A hospital group says two federal district judges got it right, but one got it wrong, on whether drug manufacturers are legally bound to provide 340B drug discounts for drugs dispensed at contract pharmacies.
In a Nov. 6 statement, 340B Health President and CEO Maureen Testoni said U.S. Senior District Judge Sarah Barker of the Southern District of Indiana and U.S. Chief District Judge Freda Wolfson of the District of New Jersey “have firmly stated that drug companies participating in 340B do not have the right to unilaterally impose restrictions on the provision of price discounts. Those courts have also upheld the government’s ability to enforce the law.”
Barker reached her decision Oct. 29 in a lawsuit involving Eli Lilly’s contract pharmacy policy. Wolfson reached the same conclusion in her decision last Friday, Nov. 5, involving Sanofi and Novo Nordisk’s policies.
Testoni said her group disagrees with Federal District Judge Dabney Friedrich’s Nov. 5 rejection of the government’s position that the 340B statute’s plain meaning, purpose, and structure preclude manufacturers from imposing “any” conditions on 340B pricing. However, she did rule that manufacturers can’t impose “all” conditions. Friedrich, a judge on the U.S. District Court for the District of Columbia, reached those conclusions in a joint decision regarding Novartis and United Therapeutics’ policies.
Drug companies’ denial of 340B discounts for drugs dispensed by contract pharmacies are illegal and “harming safety-net hospitals and the patients with low incomes that they serve,” Testoni said. “Ultimately, these discounts must be restored, and the safety net made whole.”
Novo Nordisk’s Statement
In response to a request for comment, Novo Nordisk said Nov. 6 that it was aware of Judge Wolfson’s ruling in its case the day before but “cannot comment on pending litigation.”
“Novo Nordisk continues to support the 340B drug program so that uninsured and vulnerable patients continue to have access to care, including Novo Nordisk medicines,” a company spokesperson said. “This program, however, has been the subject of significant and well-documented abuses, resulting in program intermediaries profiting from the program. Novo Nordisk instituted a policy change to address these abuses.”
The company pointed out that its restrictions on 340B pricing do not affect community health centers, hemophilia treatment centers, and Indian health centers “which provide essential health services to low-income and vulnerable patient populations.”
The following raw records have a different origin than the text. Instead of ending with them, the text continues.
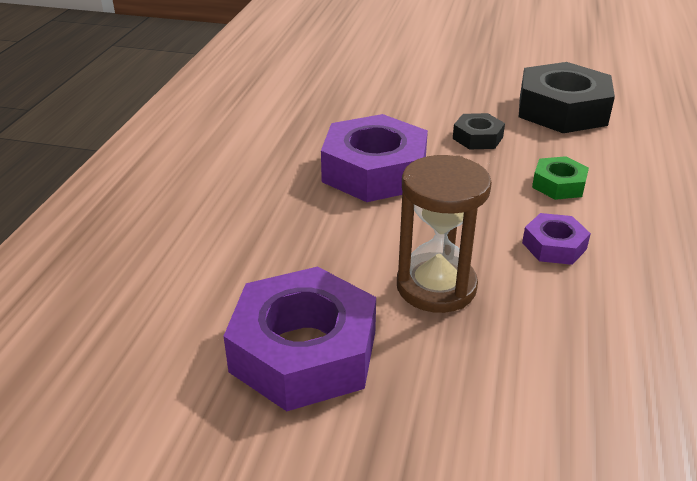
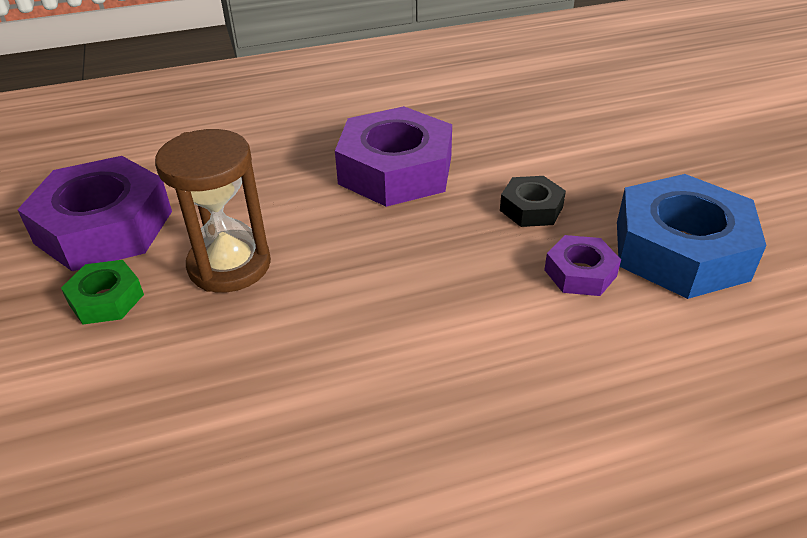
camera: 60 degrees right, 5 degrees up
(554, 246) = (355, 322): purple nut -> purple nut (580, 273)
(558, 185) = (487, 294): green nut -> green nut (106, 299)
(562, 110) = (680, 250): black nut -> blue nut

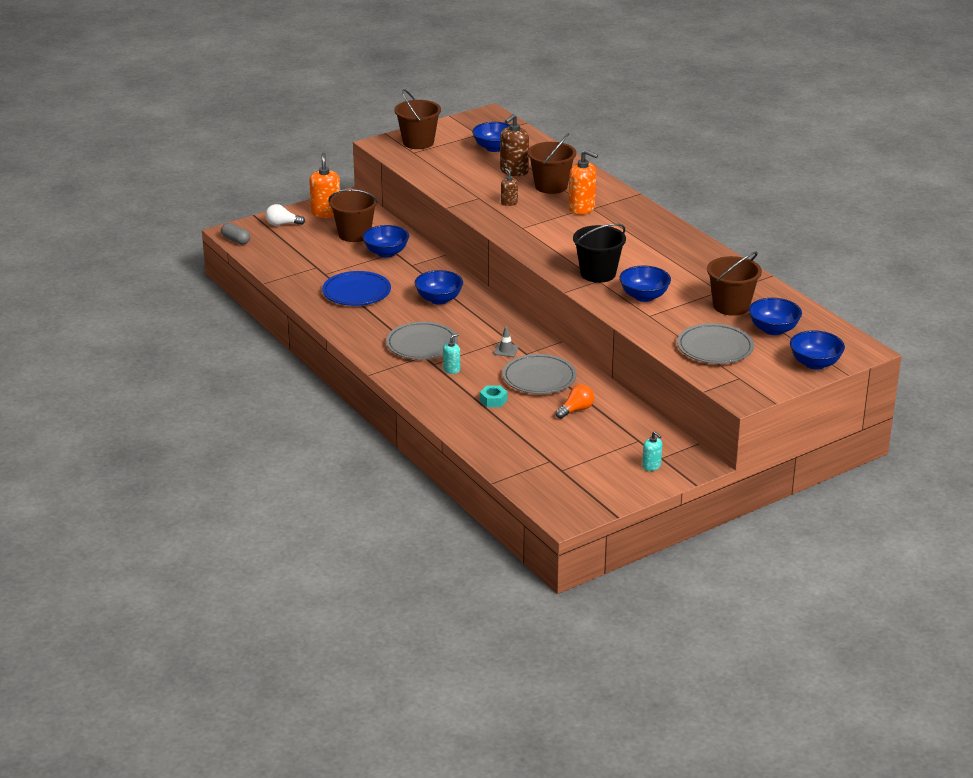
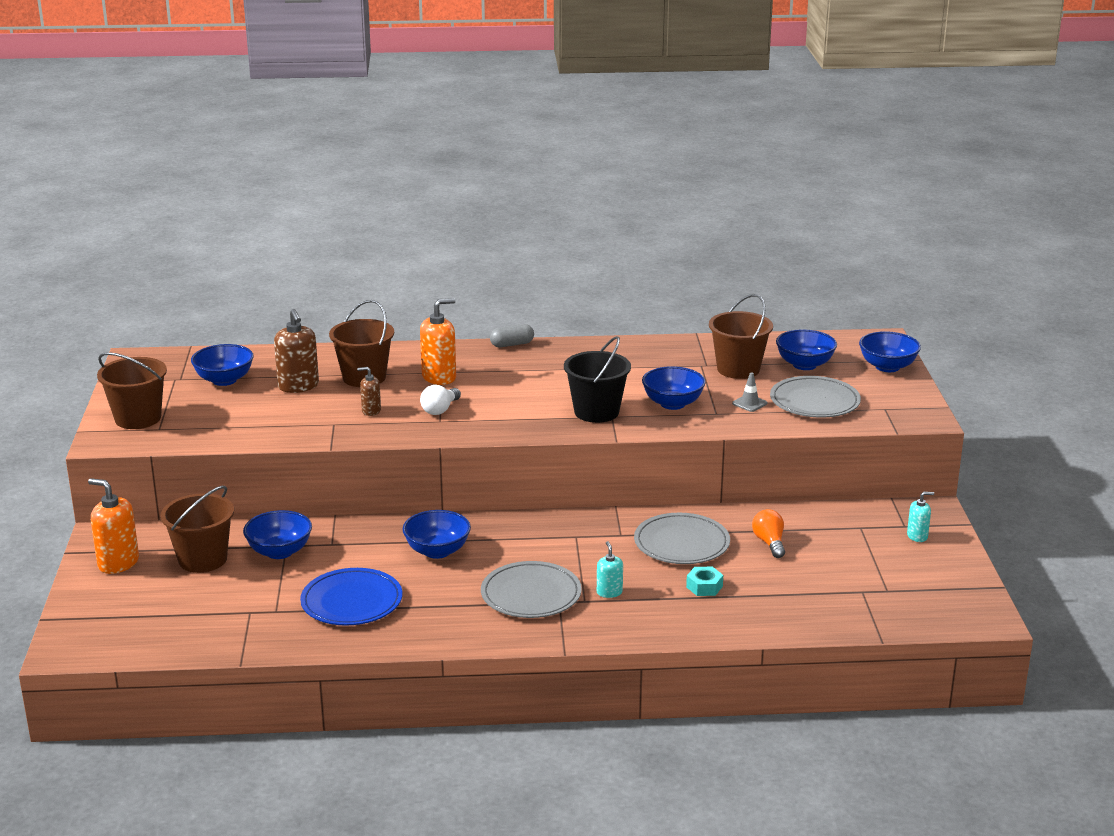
camera: 60 degrees left, 5 degrees down
(236, 240) = (92, 654): grey capsule -> grey capsule (512, 344)
(282, 224) = (100, 604): white light bulb -> white light bulb (440, 410)
(506, 350) = (601, 545): grey traffic cone -> grey traffic cone (749, 403)

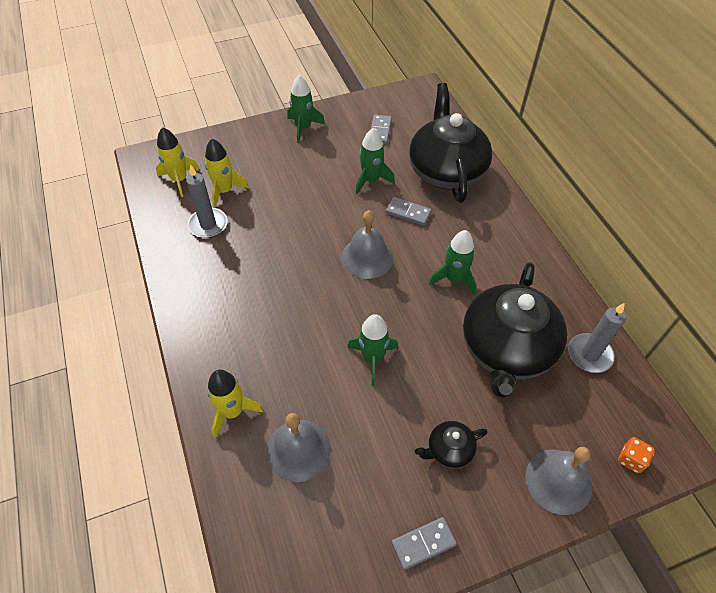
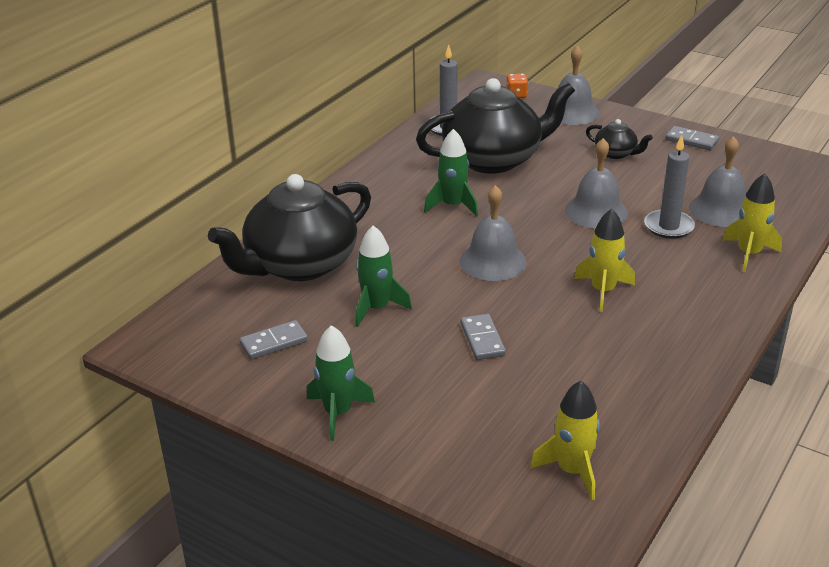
camera: 125 degrees left, 20 degrees down
(208, 225) = (602, 393): grey candle -> grey candle (668, 226)
(224, 191) = (536, 414): yellow rocket -> yellow rocket (603, 291)
(372, 359) = (596, 211): green rocket -> grey bell
(408, 213) = (398, 263): grey domino -> grey domino (482, 339)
As we previously reported, Novartis told us on Nov. 6 that the company welcomed Judge Friedrich’s Nov. 5 ruling, “which rejected the government’s conclusion that the Novartis contract pharmacy policy is unlawful under the 340B statute. We believe the ruling validates our view of the 340B statute and that our contract pharmacy policy is fully consistent with the statutory requirements governing the program.”
“The ruling is a win for the original intent of the 340B program to support vulnerable patients,” the company said.” We look forward to continuing to work with all stakeholders to ensure that the program operates within its intended framework, and to address long-standing oversight and accountability concerns that threaten its mission.”
HRSA said it had “no comment at this time” on Wolfson’s decision in the Sanofi and Novo Nordisk lawsuits nor on Friedrich’s decision in the Novartis and United Therapeutics’ lawsuits.
Sanofi and United Therapeutics did not respond to requests for comment.
Health Care Lawyers’ Takes
Health care lawyers we spoke to on background this weekend generally agreed that the three judges—Barker and Wolfson in particular—invited HRSA either to issue new 340B contract pharmacy guidance, publish a carefully reasoned policy describing its 340B contract pharmacy expectations, or take unspecified enforcement action against manufacturers that fixes defects in HRSA’s current 340B contract pharmacy policy.
Specifically, Barker wanted HRSA to explain its changed positions regarding its authority to enforce statutory compliance when the alleged violation is entangled with a manufacturer’s failure to comply with HRSA’s non-binding contract pharmacy guidance.
Wolfson said HRSA must “undertake a more complete assessment of the status quo as to contract pharmacy arrangements to determine whether it is permissible under the 340B statute to enforce a one-size-fits-all contract pharmacy policy, or whether more specific and holistic guidance is necessary.”
Friedrich, unlike the two other judges, did not send HRSA’s violation letters to Novartis and United Therapeutics back to HRSA for reconsideration and repair. She simply struck down and vacated them. HRSA, she appeared to say, would have to begin its enforcement from scratch.
“Any future enforcement action,” Friedrich said, “must rest on a new statutory provision, a new legislative rule, or a well-developed legal theory that Section 340B precludes the specific conditions at issue here.”
Some lawyers we spoke to said even if HRSA threads the needle and publishes something that meets those directives, whatever it published would end up back in court.
Similarly, these lawyers say, if 340B administrative dispute resolution (ADR) panels were to apply any such new HRSA guidance or policy statements in findings against manufacturers in 340B contract pharmacy actions, those findings too would be appealed to federal courts.